A buddy of mine hit a deer in Westwood on his MT bike at about 24 mph. The deer's fine but my riding bud is still banged up. I scared one up at Vietnam last Saturday- I was withing 15-20 feet before it jumped up and ran. Scared the bejeezus out of both of us!

" Never a bad time to ride "

MissJean
September 14th, 2006, 07:52 AM
Once, we rolled out of the woods into a field where there was a deer quietly grazing about 25' away.
We stood there watching.
After a couple of minutes, it turned it's head, saw us and, I swear, it's eyes bugged out of it head :eek: it lept about 4' straight up, and was off like a shot.
I think it's legs were running before it hit the ground.

heckler
September 14th, 2006, 08:10 AM
I used to live in Boulder and work way up on the mesa at NCAR. You had about a one mile screaming downhill through the green space before you hit civilization, My game- on a road bike was to see either how many cars you could pass or how much above 50 mph you could go.

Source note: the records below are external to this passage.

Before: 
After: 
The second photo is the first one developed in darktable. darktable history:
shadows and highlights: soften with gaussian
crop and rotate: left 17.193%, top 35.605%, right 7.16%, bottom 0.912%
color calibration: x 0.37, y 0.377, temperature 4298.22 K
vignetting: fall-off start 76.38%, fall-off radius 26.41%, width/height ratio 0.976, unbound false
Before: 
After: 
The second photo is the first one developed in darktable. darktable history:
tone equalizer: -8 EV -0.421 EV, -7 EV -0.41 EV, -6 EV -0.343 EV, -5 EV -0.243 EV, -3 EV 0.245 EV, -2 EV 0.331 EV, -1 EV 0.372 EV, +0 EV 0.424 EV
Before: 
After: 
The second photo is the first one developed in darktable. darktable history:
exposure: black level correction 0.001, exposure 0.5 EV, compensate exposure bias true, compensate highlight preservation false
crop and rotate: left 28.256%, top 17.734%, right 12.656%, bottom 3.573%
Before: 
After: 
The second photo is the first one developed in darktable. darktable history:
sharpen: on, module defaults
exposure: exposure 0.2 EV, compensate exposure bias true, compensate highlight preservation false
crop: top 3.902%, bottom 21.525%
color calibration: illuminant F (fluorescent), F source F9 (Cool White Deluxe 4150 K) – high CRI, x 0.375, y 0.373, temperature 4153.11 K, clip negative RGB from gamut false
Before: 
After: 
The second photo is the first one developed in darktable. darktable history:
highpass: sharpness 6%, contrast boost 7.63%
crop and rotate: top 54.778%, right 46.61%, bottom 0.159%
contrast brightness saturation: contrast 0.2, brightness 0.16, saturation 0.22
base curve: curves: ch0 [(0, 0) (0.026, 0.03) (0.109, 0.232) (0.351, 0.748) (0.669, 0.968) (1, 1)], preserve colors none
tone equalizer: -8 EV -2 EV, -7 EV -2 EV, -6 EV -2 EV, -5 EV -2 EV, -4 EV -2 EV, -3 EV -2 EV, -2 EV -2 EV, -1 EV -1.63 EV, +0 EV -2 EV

They call it a green space but in summer it is burned brown. Deer brown. On one day I came screaming through the one long sweeper and came within a few feet of a doe, just hanging out munching the grass beside the road. I realized that had she startled at all, I would be way way dead! Almost needed to change the shorts! never took quite that tight a line again either.

On a visit to southern CA- with the mtb this time, I stopped for a snack on a rarely used trail and all around me all i heard was the rattling of snakes. Seems it was just past baby hatching time and I managed to find just the wrong place to stop. Having heard that the babies are really more dangerous than the adults as they don't know how to dry bite- they dumping all their venom at once instead of saving some and biting to scare attackers, I ended my break real quick! Don't think I ever revisited that trail.